Здесь заключенных целыми днями держали взаперти в каменном мешке. И это было не единственная беда. Благодаря полученному в карцере опыту я смог выжить в этих условиях, хотя и был не в силах сносить такое обращение совершенно безропотно. Еда в Грэйстоуне была не лучше, чем в Аламедской окружной тюрьме, и я постоянно протестовал против отвратительной кормежки, а также требовала лучше обогревать камеру. Половину срока мы жили вообще без отопления.

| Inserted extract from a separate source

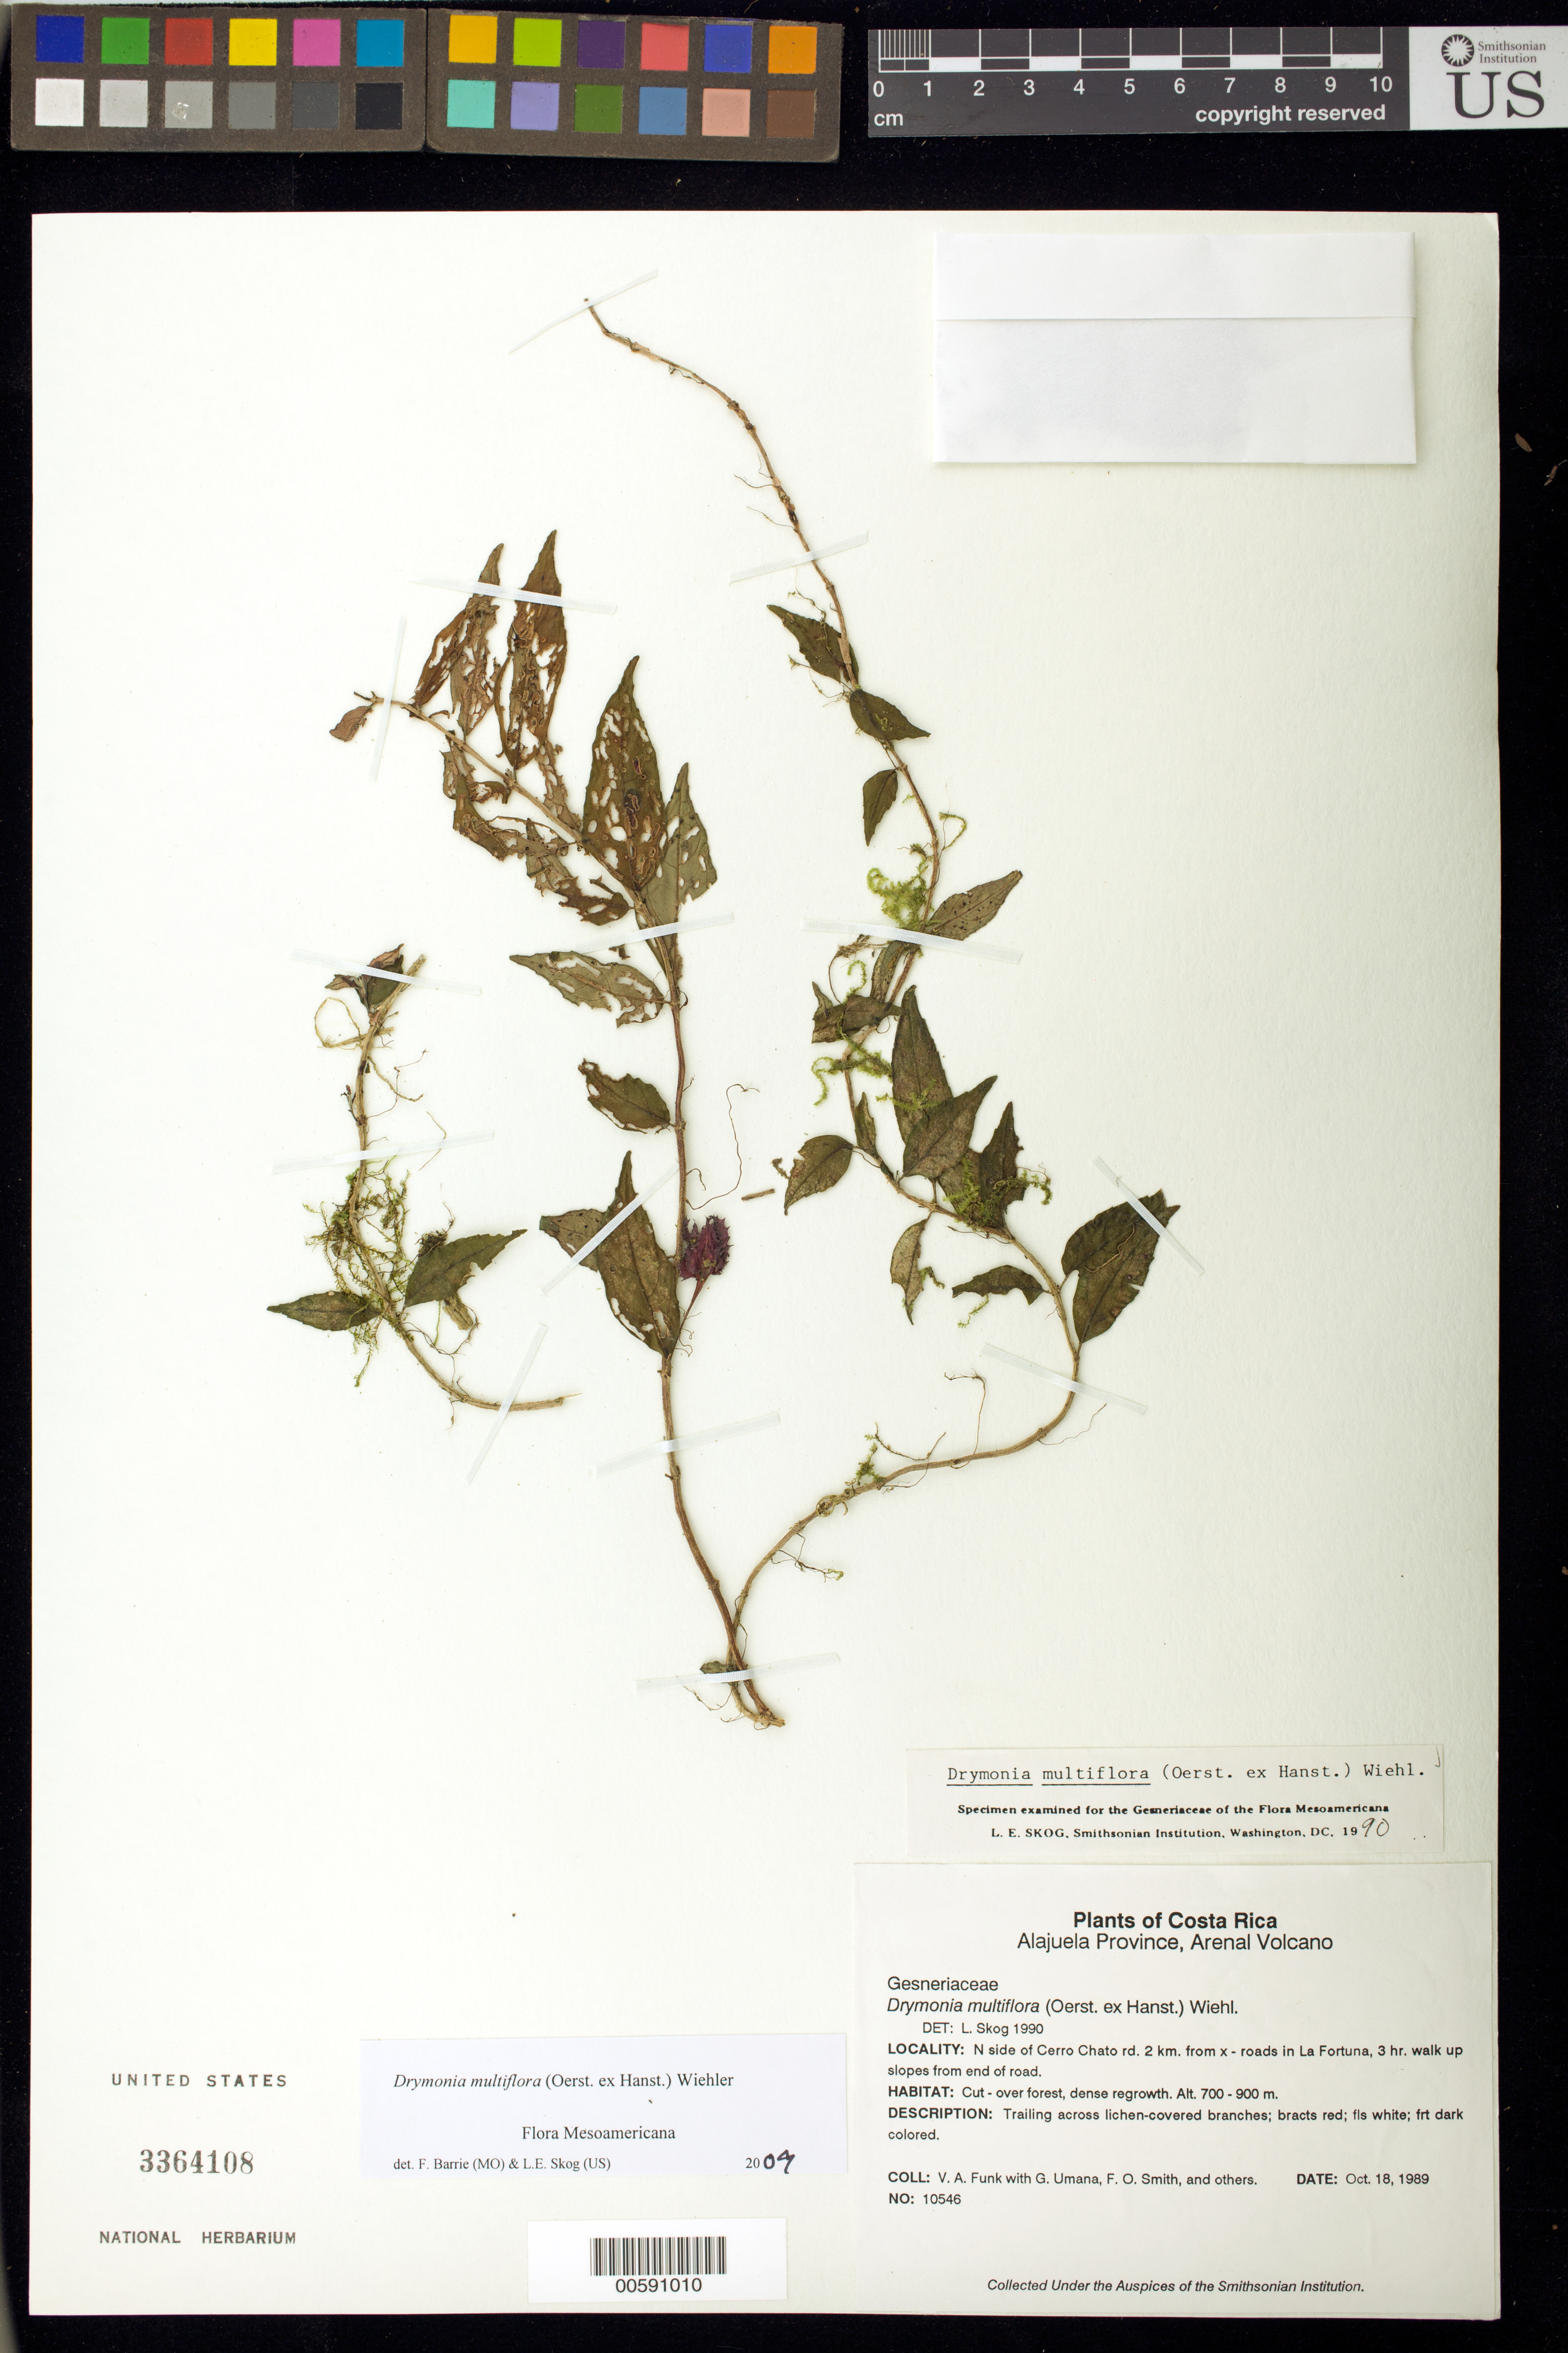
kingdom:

В любой тюрьме найдутся беспокойные соседи. В Санта-Рите тоже был такой: он орал днями и ночами во всю мощь своих легких. Глотка у него, наверное, была луженая. Время от времени к нему в камеру приходили охранники и обливали его ведрами холодной воды. Постепенно он утихомиривался, и громкий крик сменялся хриплым кашлем, переходящим в едва различимый писк и, наконец, просто в шепот. Шумный заключенный раньше меня вышел на свободу, но его выкрики еще долго раздавались в моей голове.
В конце концов, я довел администрацию тюрьмы до белого каления своими бесконечными жалобами и протестами. Не выдержав, они отправили меня обратно в Оклендскую тюрьму, где я отсидел в одиночной камере остаток срока. К тому моменту я уже притерпелся к холоду. И поныне мне не очень нравится жара в помещении, какая бы ни была температура снаружи. Даже в этих суровых условиях обращение со мной в тюрьме очень много сказало мне о тех, кто выдумал такую форму наказания. Я отлично их знаю теперь.
Сил является продолжателем организаторских начинаний черной и белой молодежи на сельском Юге. Он продолжает бороться… за требования, которые выдвигали студенты в начале шестидесятых, выступая за немедленное соблюдение основных гарантий и обещаний, закрепленных в Конституции и так долго нарушаемых незаконной властью белых. В то же время он сохранил за собой право нанести удар по самой системе.
Джулиан Бонд. Время говорить, время действовать
Выйдя из тюрьмы и вернувшись в 1965 году на улицы родного квартала, я вновь сошелся с Бобби Силом. Нам было о чем поговорить, к тому же я не виделся с ним больше года.